Юрий Слезкин и его ближайшая сотрудница Зина Жданович вызывали к себе чувство гадливости в обществе. Мы знали и Жданович и Маню Зайцеву, как равно и других черниговских гимназисток этой компании и с сожалением констатируем, что большевизм погубил этих девушек. Правда, они шли по доброй воле к Юрию Слезкину, но при других условиях из них, может быть, вышли бы иные русские девушки. Юрий Слезкин попал в Чернигов, очевидно, случайно и, конечно, не учитывал, что каждый его шаг будет известен коренным черниговцам. Он не сделал попытку сблизиться с просвещенными людьми и предпочел разыгрывать роль комиссара-большевика. Мы видели часто Юрия Слезкина. Он что-то писал в «Известиях» и постоянно председательствовал в музыкальном училище на собраниях «профсоюза» работников искусства, членами которого мы состояли. «Товарищи», - начинал свою речь этот писатель, и он чуждался нашего общества, подделываясь под толпу. Мы осуждаем Слезкина за это.
Среди работников искусства не было большевиков. Здесь можно было держать себя иначе. Я много раз председательствовал в этих собраниях союза и вращался в среде музыкантов и актеров. И потому знал их настроение. Они осуждали красный террор и ругали большевиков. И Слезкин вел себя так в то время, когда в том же училище профессор Богословский не в состоянии был читать лекции и заболел нервно. Всюду пахло кровью, а от Слезкина пахло вином и женщинами. Н. Н. Ясновская просила меня повлиять на Зайцеву, которую я знал с детства и называл ее еще на «ты», но это было напрасно. Зато мы лично услышали от нее, какие яства, вина, торты подают за комиссарским столом в то время, когда в городе стоял голодный стон и толпы баб напирали на продовольственный отдел, требуя хлеба и угрожая разгромить продовольственный магазин. Мы боялись Юрия Слезкина. Такие люди, как он, сбивали с толку других.

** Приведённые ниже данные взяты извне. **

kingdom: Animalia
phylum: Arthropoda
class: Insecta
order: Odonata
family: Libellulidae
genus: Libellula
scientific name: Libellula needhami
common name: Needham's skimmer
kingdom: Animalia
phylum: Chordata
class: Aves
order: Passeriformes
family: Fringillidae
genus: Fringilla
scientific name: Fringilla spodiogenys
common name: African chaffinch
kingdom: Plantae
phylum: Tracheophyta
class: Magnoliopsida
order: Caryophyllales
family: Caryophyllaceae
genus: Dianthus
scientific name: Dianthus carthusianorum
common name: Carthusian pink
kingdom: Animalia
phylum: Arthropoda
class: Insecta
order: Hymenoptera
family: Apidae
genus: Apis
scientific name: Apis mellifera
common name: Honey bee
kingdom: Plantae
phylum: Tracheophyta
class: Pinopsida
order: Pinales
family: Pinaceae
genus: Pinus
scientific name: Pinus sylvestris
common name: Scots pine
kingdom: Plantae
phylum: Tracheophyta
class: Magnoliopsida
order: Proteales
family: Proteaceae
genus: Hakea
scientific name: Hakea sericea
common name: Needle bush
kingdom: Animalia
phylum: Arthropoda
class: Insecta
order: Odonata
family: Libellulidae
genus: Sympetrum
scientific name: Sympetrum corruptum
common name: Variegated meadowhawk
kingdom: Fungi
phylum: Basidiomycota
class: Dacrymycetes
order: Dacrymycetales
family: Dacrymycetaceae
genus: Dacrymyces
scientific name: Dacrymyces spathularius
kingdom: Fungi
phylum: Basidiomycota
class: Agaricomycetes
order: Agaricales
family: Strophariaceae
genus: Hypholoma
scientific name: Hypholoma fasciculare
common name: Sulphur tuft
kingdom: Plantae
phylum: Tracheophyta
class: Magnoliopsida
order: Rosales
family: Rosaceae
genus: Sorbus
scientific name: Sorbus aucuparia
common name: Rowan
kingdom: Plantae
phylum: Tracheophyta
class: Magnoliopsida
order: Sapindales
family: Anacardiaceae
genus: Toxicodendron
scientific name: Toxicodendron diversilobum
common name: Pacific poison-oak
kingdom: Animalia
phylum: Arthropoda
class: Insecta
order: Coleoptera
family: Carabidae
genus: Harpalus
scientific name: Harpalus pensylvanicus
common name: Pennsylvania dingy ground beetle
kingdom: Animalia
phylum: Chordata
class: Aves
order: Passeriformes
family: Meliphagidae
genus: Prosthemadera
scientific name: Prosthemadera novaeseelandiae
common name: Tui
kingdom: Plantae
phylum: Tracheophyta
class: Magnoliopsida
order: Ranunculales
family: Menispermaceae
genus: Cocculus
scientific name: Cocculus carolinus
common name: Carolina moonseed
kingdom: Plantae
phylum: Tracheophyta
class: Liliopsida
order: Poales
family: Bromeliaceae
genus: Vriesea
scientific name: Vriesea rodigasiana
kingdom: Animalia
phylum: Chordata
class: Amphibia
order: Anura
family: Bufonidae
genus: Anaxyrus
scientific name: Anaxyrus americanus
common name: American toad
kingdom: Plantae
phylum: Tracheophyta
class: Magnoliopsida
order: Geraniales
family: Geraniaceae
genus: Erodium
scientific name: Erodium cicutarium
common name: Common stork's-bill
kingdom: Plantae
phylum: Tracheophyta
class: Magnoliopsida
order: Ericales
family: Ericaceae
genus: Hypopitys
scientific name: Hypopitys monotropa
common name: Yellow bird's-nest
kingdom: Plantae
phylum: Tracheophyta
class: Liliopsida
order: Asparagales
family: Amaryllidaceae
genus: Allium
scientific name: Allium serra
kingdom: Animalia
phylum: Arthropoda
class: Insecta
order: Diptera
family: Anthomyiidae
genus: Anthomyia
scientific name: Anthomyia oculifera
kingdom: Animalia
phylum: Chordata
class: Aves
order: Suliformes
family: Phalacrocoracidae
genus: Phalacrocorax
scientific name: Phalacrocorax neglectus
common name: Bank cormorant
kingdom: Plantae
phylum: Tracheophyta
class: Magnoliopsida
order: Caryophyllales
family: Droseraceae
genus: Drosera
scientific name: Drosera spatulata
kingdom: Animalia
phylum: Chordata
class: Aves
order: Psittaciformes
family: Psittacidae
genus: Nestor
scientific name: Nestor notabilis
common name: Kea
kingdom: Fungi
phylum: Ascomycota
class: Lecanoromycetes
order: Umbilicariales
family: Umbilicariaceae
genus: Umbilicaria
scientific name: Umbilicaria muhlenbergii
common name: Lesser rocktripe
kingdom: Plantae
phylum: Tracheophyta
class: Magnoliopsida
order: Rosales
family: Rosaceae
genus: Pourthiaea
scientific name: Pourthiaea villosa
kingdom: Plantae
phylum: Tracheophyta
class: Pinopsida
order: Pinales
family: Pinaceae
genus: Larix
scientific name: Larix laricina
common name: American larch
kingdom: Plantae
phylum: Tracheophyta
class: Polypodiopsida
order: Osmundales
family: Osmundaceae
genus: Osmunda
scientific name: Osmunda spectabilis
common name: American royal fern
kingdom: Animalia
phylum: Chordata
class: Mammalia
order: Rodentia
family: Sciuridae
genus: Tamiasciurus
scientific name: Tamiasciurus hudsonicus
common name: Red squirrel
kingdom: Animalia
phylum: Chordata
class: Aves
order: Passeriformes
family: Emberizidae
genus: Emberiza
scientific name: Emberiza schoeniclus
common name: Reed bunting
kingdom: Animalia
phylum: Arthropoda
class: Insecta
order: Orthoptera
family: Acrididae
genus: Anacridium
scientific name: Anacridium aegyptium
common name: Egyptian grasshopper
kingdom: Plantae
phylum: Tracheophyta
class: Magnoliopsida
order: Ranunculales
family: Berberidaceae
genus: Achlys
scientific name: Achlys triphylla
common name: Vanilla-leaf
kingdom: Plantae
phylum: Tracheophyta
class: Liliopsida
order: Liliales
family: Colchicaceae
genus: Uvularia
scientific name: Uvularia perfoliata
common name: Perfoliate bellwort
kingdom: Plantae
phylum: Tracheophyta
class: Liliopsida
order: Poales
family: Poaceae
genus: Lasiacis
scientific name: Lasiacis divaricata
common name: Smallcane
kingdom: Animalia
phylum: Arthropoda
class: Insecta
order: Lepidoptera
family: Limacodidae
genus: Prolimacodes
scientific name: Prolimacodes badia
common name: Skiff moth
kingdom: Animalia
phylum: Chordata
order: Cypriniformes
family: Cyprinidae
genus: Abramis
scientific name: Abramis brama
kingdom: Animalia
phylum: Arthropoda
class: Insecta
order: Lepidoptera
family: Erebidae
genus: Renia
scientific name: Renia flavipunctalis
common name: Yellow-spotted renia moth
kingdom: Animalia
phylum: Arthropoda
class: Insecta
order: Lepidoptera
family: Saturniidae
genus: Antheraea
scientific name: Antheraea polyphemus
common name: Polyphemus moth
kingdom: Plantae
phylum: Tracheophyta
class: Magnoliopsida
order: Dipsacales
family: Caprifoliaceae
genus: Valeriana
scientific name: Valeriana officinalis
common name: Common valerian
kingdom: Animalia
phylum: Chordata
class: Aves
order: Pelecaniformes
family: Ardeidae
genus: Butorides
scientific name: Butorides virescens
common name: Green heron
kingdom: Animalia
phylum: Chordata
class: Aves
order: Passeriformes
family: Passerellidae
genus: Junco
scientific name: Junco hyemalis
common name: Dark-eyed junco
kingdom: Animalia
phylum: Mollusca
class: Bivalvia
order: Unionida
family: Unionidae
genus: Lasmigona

Наши преподавательницы Юркевич и Николаева, приходя в отчаяние, уже поговаривали о том, не записаться ли им в партию коммунистов, чтобы облегчить свою жизнь. Так казалось им невероятным возвращение к прежнему строю жизни. Нужно смириться, говорили они, и подчиниться диктатуре пролетариата.
Мы получали анкетные листы, где нужно было ответить на серию вопросов, как то: где служил раньше, в каком чине, какие имел награды, в какой состоишь партии, каких политических убеждений и т.д. Для многих это был смертный приговор, и мы рисковали умалчивать то, что могло погубить нас. Едва ли не самым серьезным был последний вопрос. Большинство писало «внепартийный», так как написать «беспартийный» это, говорили, было хуже, чем назвать себя эсером. Почему это так, я не знаю. Многие писали «внепартийный, но сочувствую партии народной свободы или коммунистов».
Я в эти тонкости не вникал, так как для меня существенными были другие вопросы. Я имел ордена, которые лежали закопанными на дорожке в саду. Остальное интересовало меня мало. Иногда к музыкальному училищу подъезжал конный милиционер или чекист с пакетом, и я вечно мучился. «Это меня, я соврал, обнаружили». Но так думалось каждому.